[Source data]
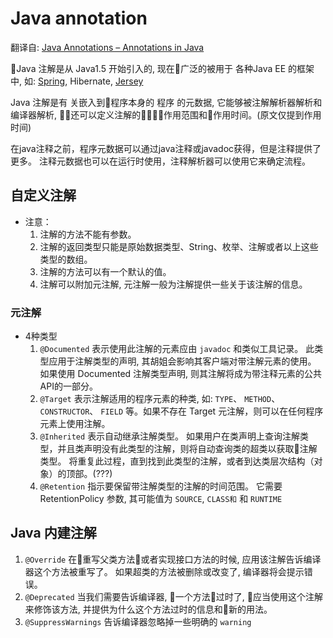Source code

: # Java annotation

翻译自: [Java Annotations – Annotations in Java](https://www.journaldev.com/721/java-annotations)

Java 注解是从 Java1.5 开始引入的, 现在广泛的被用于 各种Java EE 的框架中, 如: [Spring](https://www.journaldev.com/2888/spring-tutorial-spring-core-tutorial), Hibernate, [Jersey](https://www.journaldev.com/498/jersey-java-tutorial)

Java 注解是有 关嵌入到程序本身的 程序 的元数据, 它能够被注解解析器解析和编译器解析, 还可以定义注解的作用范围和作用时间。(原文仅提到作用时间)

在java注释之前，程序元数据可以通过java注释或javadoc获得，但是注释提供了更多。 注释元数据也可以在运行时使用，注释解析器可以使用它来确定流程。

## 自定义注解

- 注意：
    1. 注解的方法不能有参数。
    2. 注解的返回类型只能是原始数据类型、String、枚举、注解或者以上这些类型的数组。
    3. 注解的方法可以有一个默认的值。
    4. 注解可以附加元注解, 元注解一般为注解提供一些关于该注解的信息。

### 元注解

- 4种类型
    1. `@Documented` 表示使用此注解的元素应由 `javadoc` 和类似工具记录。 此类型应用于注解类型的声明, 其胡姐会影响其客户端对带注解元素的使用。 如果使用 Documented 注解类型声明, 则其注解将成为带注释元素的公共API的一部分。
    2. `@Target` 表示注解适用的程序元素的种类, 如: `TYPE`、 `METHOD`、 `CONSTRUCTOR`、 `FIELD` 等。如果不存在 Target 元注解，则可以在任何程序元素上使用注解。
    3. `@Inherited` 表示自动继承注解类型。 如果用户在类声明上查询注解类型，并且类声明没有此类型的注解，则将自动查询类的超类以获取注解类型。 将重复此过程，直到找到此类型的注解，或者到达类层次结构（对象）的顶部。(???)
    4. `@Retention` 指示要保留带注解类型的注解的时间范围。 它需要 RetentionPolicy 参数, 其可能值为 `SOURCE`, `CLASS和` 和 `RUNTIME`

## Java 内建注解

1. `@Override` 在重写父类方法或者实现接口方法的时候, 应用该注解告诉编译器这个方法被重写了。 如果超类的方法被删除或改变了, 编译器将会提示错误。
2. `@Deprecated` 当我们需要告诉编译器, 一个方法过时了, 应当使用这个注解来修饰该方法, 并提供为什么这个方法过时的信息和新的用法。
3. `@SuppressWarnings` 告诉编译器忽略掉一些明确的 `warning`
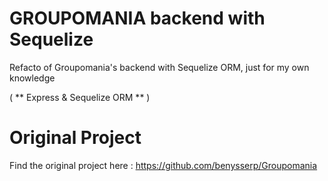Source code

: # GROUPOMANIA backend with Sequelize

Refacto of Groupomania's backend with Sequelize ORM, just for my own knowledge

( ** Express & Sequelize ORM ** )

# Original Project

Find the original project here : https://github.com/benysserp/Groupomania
--
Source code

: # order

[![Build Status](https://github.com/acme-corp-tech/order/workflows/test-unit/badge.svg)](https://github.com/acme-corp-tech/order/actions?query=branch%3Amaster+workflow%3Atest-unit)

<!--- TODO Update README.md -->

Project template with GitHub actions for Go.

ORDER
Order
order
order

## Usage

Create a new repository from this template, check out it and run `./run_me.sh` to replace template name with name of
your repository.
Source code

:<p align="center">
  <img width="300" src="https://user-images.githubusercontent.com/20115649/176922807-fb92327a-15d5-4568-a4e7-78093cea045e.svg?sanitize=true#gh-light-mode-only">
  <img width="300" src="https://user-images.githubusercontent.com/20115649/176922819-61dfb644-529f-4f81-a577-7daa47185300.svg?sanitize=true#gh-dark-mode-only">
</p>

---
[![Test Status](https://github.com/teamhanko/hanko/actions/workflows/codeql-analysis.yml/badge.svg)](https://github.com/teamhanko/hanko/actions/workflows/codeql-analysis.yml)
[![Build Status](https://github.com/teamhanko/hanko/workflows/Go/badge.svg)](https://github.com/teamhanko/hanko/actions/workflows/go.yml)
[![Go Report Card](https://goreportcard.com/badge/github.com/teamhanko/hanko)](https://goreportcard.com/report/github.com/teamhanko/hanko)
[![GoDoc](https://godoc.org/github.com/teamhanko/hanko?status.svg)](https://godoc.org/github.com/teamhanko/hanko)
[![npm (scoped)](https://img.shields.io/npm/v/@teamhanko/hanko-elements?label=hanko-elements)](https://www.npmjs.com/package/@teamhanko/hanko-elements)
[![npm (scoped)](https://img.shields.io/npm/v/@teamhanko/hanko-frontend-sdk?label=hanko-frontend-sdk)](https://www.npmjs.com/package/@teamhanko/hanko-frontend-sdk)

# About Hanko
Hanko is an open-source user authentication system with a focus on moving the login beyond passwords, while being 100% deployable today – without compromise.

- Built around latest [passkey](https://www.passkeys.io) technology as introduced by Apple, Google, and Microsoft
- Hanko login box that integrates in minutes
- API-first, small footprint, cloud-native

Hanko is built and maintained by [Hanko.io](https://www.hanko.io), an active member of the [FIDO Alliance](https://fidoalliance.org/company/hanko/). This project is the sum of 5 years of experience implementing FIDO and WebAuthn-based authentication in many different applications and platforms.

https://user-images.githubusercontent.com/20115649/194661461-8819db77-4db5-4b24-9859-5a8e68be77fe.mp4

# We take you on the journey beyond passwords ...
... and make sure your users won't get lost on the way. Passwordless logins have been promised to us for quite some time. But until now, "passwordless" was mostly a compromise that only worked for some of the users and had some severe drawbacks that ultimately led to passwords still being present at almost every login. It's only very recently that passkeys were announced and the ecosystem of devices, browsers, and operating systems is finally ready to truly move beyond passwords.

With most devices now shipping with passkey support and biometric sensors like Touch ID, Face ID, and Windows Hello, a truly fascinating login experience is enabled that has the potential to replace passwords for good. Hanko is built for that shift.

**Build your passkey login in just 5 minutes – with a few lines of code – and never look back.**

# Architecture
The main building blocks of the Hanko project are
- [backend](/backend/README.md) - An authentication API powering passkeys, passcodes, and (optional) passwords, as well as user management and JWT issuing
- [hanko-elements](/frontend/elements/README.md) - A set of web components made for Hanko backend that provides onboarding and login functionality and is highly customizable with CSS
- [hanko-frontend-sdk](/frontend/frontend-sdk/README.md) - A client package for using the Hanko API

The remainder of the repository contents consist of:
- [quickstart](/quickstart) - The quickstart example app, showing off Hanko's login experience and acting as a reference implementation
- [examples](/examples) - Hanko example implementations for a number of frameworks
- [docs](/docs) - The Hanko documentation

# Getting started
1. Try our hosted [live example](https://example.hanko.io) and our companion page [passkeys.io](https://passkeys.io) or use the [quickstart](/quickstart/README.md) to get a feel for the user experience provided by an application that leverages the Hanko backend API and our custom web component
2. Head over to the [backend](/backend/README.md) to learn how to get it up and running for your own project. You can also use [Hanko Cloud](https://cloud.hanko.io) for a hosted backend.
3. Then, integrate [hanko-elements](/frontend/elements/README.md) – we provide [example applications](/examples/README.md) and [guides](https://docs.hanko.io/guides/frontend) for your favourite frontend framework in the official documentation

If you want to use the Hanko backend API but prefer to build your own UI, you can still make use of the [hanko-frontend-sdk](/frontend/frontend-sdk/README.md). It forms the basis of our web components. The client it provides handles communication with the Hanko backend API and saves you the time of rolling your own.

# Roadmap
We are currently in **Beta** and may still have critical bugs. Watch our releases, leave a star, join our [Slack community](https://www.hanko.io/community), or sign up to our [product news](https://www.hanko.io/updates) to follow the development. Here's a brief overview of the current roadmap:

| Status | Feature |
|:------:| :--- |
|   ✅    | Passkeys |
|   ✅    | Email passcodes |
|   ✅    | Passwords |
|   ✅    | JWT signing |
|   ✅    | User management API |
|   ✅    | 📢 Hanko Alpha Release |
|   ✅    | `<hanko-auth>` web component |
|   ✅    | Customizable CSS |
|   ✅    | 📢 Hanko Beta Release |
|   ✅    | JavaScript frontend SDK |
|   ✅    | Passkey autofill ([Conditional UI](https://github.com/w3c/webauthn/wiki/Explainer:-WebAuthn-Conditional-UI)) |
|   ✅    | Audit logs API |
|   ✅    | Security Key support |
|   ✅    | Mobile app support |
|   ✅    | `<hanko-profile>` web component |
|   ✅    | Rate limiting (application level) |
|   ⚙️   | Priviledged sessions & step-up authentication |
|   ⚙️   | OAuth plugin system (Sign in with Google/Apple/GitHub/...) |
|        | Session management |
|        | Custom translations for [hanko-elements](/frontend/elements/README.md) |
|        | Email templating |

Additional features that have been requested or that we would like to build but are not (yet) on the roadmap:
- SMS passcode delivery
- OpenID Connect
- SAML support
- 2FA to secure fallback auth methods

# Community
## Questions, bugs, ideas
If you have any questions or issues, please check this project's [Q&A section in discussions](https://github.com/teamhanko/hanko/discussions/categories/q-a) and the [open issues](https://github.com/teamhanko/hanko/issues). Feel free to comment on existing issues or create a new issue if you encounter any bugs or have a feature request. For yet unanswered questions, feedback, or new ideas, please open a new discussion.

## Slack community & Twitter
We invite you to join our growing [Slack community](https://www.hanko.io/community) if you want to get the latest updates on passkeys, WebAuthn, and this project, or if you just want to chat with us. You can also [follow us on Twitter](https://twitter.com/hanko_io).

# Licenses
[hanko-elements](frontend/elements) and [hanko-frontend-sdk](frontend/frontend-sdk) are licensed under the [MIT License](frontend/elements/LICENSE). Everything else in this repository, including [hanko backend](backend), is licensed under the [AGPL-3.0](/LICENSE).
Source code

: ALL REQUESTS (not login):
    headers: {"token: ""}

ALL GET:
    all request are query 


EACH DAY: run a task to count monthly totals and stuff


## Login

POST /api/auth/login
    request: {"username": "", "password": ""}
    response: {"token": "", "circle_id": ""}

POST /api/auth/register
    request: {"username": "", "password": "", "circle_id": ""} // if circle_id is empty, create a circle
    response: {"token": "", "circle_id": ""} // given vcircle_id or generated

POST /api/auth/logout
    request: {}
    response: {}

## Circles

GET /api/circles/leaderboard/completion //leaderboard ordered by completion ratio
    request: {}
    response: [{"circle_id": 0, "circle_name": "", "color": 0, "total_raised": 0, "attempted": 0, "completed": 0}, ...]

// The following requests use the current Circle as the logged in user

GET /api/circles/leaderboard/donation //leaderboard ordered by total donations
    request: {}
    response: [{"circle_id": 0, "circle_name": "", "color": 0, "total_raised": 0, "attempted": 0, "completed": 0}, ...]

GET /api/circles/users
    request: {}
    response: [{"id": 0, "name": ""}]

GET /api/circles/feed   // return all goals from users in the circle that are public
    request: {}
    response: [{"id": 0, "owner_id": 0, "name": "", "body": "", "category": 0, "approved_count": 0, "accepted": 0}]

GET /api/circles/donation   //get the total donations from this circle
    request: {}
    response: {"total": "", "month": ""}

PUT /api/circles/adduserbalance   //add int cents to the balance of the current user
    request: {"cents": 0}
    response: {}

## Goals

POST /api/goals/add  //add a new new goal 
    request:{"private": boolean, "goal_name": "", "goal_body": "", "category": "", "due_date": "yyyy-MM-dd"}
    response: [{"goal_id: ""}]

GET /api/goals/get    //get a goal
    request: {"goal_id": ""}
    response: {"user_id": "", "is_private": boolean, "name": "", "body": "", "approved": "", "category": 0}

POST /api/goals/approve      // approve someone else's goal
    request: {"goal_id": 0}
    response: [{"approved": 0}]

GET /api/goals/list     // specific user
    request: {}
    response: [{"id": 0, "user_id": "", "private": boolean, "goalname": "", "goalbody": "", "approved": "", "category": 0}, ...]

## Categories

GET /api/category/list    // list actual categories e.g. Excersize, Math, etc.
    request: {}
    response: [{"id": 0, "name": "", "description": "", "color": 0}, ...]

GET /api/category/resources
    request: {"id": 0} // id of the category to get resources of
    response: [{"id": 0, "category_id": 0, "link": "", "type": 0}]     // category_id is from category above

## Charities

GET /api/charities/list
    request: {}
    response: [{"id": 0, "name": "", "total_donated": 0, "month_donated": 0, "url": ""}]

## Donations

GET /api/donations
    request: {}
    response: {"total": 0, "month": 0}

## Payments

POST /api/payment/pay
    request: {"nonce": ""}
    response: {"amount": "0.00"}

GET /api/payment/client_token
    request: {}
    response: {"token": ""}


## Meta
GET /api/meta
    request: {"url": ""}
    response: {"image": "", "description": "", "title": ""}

* **Assignment**:
Whenever the string "Slack" shows up in a line above, copy that line.

* **Result below**:
We are currently in **Beta** and may still have critical bugs. Watch our releases, leave a star, join our [Slack community](https://www.hanko.io/community), or sign up to our [product news](https://www.hanko.io/updates) to follow the development. Here's a brief overview of the current roadmap:
## Slack community & Twitter
We invite you to join our growing [Slack community](https://www.hanko.io/community) if you want to get the latest updates on passkeys, WebAuthn, and this project, or if you just want to chat with us. You can also [follow us on Twitter](https://twitter.com/hanko_io).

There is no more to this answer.